§ **TEXT PROVIDED**
[Begin]

Donald Seton Cammell was born 17 January 1934 in the Outlook Tower on Castlehill, on the approach to Edinburgh Castle in Scotland. He was the elder son of the poet and writer Charles Richard Cammell (who wrote a book on occultist Aleister Crowley) and Iona Macdonald. His middle name Seton came from his godfather, the Scottish naturalist Seton Gordon. He was educated at Shrewsbury House School and Westminster School.

Brought up in a bohemian atmosphere, Cammell was raised in an environment he described as "filled with magicians, metaphysicians, spiritualists and demons" including Aleister Crowley. Charles Richard Cammell had known Crowley personally and was an admirer of the magus, particularly of his poetry. In Charles Cammell's 1962 biography Aleister Crowley: The Man: The Mage: The Poet, he wrote that Crowley "was a poet of lyric genius."

Owing to his father's relationship with the diabolist, Donald Cammell met Crowley. He claimed he sat on Crowley's lap. As an actor, Cammell would play Osiris in Lucifer Rising, a film made by Kenneth Anger, a Crowley disciple who based the film on Crowley's poem "Hymn to Lucifer".

== Painting career ==
Cammell was a precociously gifted painter, winning a scholarship to the Royal Academy of Arts at the age of 16. He subsequently studied in Florence with Annigoni and made his living as a society portrait painter. In 1953, one of his portraits was hailed as "society portrait of the year".

After the end of a short-lived early marriage, he moved to New York to live with model Deborah Dixon and concentrate on painting nudes.

== Filmmaking ==
In 1961, Cammell moved to Paris and began writing screenplays; first, a thriller called The Touchables, then a collaboration with Harry Joe Brown Jr. called Duffy. This caper movie was directed by Robert Parrish in 1968 (and featured James Fox), an artistic failure that frustrated Cammell to the point that he decided to direct. Through his friendship with Anita Pallenberg, he came into the orbit of the Rolling Stones and moved to London.

After Performance, he wrote a script called Ishtar that was to feature William Burroughs as a judge kidnapped while on holiday in Morocco. Like most of the scripts he worked on, it remained unproduced. His unwillingness to compromise his ideas alienated him from the Hollywood establishment that perceived him as an eccentric troublemaker. Several of Cammell's major frustrations involved Marlon Brando. In 1978, Brando invited Cammell to collaborate on a script called Fan Tan which Brando soon lost interest in; then he asked Cammell to adapt the script as a novel and again scuttled the project halfway through by losing interest. In 1987, Brando employed Cammell to direct a script he had written called Jericho. After eighteen months of work, while on pre-production in Mexico, Brando again decided he did not want to go through with the project.

The next project Cammell managed to get made was a short called The Argument that was shot on location in the Utah desert by Vilmos Zsigmond on the sly in 1971. Cammell had obtained the camera on the grounds that Zsigmond was shooting tests for another film. This confrontation between a frustrated film director and a goddess (played by Myriam Gibril, Cammell's lover and Isis to his Osiris in Kenneth Anger's Lucifer Rising) covers many of Cammell's favourite themes, but Cammell never completed the film. It was rediscovered and put together by his editor, Frank Mazzola, in 1999.

[End]

[Collected data entries]

[Begin]

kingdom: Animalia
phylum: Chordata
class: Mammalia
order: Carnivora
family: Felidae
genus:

[End]

§ **JOB**
Continue the text on Donald Cammell from where it ends. The material has no connection to the text about Donald Cammell.

§ **TASK RESPONSE**
Cammell's next feature was Demon Seed (1977). Although not a personal project, this science fiction thriller (based on a book by Dean R. Koontz) featured many of Cammell's obsessions. A super-computer takes over a scientist's house with his wife (Julie Christie) inside and proceeds to terrorise and ultimately impregnate her. A two-hander between Christie and the computer, Demon Seeds mind games and closed environment are reminiscent of Performance, while the idea of the machine giving a child to the heroine and thus providing itself with a human incarnation is another example of Cammell's fascination with transformative sexuality. Cammell had to wait until 1987 to complete another project, White of the Eye. This study of a serial killer features a return of his cross-cutting techniques (absent from Demon Seed).

His final film Wild Side (1995) was a troubled production. Financed by Nu Image, a production company that made exploitation pictures, Cammell was hired to shoot an art film as a prestige project, to boost Nu Image's stature in the movie industry. As Cammell shot and edited his film, the producers became anxious over his artistic avant-garde techniques. Nu Image executives reportedly demanded that he include more nudity in the film. Ultimately, they took over the film, abandoning Cammell's cut and re-cutting the film to eliminate his innovative cross-cutting (a technique that goes back to Performance) to create a more linear narrative, and inserting more nudity. The Nu Image cut made the narrative incoherent and was disowned by Cammell. Cammell's brother said after his brother's suicide that the production company's interference made him consider retaliating with violence. David Cammell said, "...at one point he [Donald] was going to go and shoot [producer] Eli Cohen, but I managed to persuade him that it was a negative thing to shoot your producer and then shoot yourself."

==Personal life==
Cammell was married twice, first to the Greek actress Maria Antippas (1928–2021, m. 1954–?), by whom he had a son Amadis (b. 1959), and then to the American writer China Kong (m. 1978). He is survived by his son and his second wife.

=== Death ===
On the night of 24 April 1996, Cammell shot himself in the head in his Hollywood Hills home. He took 45 minutes to die, during which time he talked about his movie Performance (which features Mick Jagger's character being shot in the head in an assisted suicide) with his wife, China Kong, asking her to provide him with a mirror so he could witness his own death, mirroring a scene from his film White of the Eye.

Friends told the press he was suffering from severe chronic depression. Cammell's depression reportedly was exacerbated by the studio's recutting of his recent movie Wild Side without his permission.

In an article for Senses of Cinema, Maximilian Le Cain wrote "[Cammell] was alive and conscious for up to 45 minutes afterwards and, reportedly, was in a happy, almost euphoric state. The fact that he didn’t die instantly was not accidental; in fact he allegedly requested that his wife and writing collaborator China Cammell hold up a mirror so he could watch himself die and asked her ‘Do you see the picture of Borges?’"

== Documentary ==

- Donald Cammell: The Ultimate Performance (1999, directed by Kevin Macdonald and Chris Rodley)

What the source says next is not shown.